→ **Instructions**
**1)** From the MAC boxes thread, list the usernames of posters whose posts another poster quotes.
**2)** Please output the stretch of the MAC boxes thread from "I keep them." through "MAC store. lol.".
**3)** In the MAC boxes thread, shorten the paragraph that begins "Same here. We were moving" while keeping its main facts.

→ **Exercise passage**
::::::
# MAC Boxes?



## PrettyKitty (May 9, 2005)

I always keep my boxes! I'm silly.  
	

	
	
		
		

		
		
	


	




ops: Who do the same thing?


----------



## Onederland (May 9, 2005)




----------



## arewethereyeti (May 9, 2005)

Guilty!  
	

	
	
		
		

		
		
	


	




ops:


----------



## joytheobscure (May 9, 2005)

Well, I tend to "get rid of the evidence" so it will just incorporate itself into my mac collection.  To keep peace in my family


----------



## pink_kittie_kat (May 9, 2005)

Quote:

   Originally Posted by *joytheobscure* 
_Well, I tend to "get rid of the evidence" so it will just incorporate itself into my mac collection.  To keep peace in my family _

 
yea i get rid of the evidence too for the same reasons ^.~


----------



## Jillith (May 9, 2005)

Quote:

   Originally Posted by *pink_kittie_kat* 
_ Quote:

   Originally Posted by *joytheobscure* 
Well, I tend to "get rid of the evidence" so it will just incorporate itself into my mac collection.  To keep peace in my family 

 
yea i get rid of the evidence too for the same reasons ^.~_

 
That is so me!  Get rid of it quick!


----------



## Sprout (May 9, 2005)

I keep them.  Nerdy, I know, but I like to keep my items in the boxes and display them on shelves in my bathroom.  Kind of like my own little MAC store. lol.


----------



## Shawna (May 9, 2005)

I let my son have them to play makeup store with..........................


----------



## Onederland (May 9, 2005)

Quote:

   Originally Posted by *Shawna* 
_I let my son have them to play makeup store with.........................._

 
I think your son is going to make his girlfriend very happy one day. He can understand her appreciation for beauty products.


----------



## roxybc (May 9, 2005)

I used to, but I moved so I threw them all out, no I live with my BF, so I too hide the evidence!!  :twisted:


----------



## Janice (May 9, 2005)

Quote:

   Originally Posted by *roxybc* 
_I used to, but I moved so I threw them all out, no I live with my BF, so I too hide the evidence!!  :twisted:_

 
Same here. We were moving and it was impossible to keep track of the bags they were in, I found out later sneaky Ian had thrown them in the dumpster when I wasn't around. 
	

	
	
		
		

		
		
	


	




 It's okay though, as it's a stupid compulsion (on my part) to keep the boxes.  

Now I just throw them into a bag that I periodically throw out.


----------



## Shawna (May 9, 2005)

Quote:

   Originally Posted by *Onederland* 
_
I think your son is going to make his girlfriend very happy one day. He can understand her appreciation for beauty products. 
	

	
	
		
		

		
		
	


	


_

 
I'm sorta hoping he'll become a makeup artist, fingers crossed!


----------



## solardame (May 9, 2005)

Yes, don't really know why. I still have the box from my first MAC purchase 
	

	
	
		
		

		
		
	


	




ops:


----------



## Alexa (May 9, 2005)

rofl i keep all of mine too. i was running out of room tho so i had to recycle 200 something boxes this weekend


----------



## Juneplum (May 9, 2005)
::::::
→ **Saved entries**
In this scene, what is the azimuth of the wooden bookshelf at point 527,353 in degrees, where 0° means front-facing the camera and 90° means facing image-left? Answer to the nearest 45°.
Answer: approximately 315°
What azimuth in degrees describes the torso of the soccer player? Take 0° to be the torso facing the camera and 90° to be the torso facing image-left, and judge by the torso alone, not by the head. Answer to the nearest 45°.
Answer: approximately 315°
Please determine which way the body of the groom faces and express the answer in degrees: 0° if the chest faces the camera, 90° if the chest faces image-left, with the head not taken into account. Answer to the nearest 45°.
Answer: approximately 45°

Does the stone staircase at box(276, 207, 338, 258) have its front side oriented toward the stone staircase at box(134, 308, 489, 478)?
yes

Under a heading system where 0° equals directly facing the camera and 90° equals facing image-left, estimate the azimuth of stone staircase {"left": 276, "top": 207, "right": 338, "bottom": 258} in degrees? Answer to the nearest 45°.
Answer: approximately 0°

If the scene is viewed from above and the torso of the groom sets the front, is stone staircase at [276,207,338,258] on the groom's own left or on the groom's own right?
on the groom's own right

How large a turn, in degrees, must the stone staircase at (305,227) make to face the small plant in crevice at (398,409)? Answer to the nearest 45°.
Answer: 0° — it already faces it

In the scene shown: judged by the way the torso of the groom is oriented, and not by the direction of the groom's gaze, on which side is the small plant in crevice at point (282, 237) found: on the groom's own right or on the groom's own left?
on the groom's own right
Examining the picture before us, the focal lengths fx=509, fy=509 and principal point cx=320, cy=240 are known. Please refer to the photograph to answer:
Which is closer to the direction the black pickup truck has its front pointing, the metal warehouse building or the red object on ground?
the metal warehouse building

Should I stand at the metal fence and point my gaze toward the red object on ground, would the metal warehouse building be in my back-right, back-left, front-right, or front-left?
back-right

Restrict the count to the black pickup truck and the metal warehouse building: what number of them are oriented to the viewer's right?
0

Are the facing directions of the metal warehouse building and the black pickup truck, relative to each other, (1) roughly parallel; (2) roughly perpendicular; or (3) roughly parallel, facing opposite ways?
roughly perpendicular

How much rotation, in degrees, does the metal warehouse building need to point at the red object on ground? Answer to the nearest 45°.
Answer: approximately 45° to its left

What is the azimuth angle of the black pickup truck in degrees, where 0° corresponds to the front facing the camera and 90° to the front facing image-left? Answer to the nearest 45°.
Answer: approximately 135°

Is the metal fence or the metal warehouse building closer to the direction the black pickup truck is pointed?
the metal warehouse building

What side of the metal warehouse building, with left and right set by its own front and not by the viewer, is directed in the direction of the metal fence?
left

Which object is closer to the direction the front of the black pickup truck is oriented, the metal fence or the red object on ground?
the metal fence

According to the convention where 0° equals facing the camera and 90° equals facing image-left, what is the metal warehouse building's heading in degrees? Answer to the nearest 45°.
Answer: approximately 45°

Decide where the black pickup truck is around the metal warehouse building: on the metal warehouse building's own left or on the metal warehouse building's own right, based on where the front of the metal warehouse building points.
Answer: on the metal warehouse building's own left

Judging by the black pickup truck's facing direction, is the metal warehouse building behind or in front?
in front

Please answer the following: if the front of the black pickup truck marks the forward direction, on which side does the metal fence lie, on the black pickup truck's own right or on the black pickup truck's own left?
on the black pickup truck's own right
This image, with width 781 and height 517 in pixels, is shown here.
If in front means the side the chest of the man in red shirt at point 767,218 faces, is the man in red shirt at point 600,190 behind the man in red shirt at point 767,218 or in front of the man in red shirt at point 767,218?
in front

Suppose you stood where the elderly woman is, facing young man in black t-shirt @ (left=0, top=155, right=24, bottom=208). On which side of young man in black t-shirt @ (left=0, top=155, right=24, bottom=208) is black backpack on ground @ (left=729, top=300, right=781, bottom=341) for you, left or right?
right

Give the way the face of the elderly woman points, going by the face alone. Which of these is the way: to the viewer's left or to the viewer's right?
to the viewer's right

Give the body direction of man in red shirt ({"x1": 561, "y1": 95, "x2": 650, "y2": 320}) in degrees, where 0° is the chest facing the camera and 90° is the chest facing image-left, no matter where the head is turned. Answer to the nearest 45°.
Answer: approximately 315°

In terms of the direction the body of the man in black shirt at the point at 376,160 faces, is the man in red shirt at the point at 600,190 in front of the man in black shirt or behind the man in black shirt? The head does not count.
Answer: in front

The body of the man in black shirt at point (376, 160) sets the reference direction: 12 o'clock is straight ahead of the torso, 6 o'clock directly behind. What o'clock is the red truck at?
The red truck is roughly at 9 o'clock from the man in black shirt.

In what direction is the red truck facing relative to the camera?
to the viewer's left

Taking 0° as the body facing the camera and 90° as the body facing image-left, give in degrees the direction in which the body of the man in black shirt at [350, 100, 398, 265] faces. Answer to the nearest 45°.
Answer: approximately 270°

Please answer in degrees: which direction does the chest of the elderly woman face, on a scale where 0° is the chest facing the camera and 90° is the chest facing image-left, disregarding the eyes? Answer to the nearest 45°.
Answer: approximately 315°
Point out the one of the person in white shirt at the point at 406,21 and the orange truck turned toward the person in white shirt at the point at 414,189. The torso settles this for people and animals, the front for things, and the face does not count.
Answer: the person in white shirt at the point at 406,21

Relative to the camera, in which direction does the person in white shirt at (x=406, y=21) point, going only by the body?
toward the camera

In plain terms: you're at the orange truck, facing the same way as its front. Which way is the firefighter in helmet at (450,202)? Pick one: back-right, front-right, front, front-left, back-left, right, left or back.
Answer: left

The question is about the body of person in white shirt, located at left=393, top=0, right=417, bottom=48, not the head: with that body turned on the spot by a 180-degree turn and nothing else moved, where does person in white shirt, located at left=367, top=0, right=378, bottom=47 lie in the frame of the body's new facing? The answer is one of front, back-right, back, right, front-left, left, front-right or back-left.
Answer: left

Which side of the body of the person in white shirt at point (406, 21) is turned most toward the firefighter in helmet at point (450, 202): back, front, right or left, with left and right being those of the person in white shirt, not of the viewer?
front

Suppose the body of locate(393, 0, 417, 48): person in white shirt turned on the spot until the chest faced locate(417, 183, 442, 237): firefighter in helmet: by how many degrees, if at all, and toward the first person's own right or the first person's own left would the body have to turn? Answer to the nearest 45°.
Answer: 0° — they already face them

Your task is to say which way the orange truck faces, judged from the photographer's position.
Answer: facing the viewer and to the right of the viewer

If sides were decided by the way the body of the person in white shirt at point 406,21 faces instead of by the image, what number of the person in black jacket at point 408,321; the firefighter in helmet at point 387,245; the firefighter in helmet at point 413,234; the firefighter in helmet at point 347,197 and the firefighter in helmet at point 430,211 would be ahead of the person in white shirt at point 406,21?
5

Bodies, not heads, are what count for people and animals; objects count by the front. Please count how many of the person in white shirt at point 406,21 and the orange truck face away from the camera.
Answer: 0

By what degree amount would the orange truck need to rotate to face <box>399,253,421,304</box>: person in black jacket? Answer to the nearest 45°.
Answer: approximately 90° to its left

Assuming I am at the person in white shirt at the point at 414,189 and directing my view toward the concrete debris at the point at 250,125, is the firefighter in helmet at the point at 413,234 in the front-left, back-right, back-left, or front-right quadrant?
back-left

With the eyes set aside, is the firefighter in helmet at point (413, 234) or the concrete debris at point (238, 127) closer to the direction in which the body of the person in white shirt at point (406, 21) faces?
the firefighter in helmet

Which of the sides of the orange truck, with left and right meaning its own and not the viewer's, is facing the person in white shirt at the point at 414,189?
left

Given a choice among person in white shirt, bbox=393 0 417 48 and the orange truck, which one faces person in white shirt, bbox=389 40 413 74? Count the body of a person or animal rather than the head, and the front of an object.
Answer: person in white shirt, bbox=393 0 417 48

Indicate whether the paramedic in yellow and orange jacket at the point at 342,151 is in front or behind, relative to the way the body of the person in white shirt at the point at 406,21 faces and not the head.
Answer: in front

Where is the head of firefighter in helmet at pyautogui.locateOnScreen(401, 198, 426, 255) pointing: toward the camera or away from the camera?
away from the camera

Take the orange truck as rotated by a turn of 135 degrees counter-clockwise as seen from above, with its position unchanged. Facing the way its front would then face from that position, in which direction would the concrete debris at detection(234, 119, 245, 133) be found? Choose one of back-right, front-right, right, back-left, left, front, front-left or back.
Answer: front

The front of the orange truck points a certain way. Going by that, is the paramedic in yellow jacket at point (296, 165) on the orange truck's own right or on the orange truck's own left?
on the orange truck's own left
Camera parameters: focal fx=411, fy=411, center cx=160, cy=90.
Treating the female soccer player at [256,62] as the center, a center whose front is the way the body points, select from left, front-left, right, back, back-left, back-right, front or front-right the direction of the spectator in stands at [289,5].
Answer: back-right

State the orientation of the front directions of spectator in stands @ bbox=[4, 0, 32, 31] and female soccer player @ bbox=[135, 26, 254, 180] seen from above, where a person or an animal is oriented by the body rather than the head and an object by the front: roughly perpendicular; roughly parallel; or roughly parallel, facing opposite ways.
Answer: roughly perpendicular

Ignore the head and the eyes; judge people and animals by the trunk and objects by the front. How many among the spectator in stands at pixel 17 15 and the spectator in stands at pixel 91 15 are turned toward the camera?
::::::
→ **Outputs for the tasks**
**1)** joytheobscure, pink_kittie_kat, Shawna, roxybc, Onederland

**2)**
I keep them.  Nerdy, I know, but I like to keep my items in the boxes and display them on shelves in my bathroom.  Kind of like my own little MAC store. lol.

**3)** During a move, the bags holding the boxes couldn't be kept track of, and it later emerged that Ian had thrown them in the dumpster while the poster was away.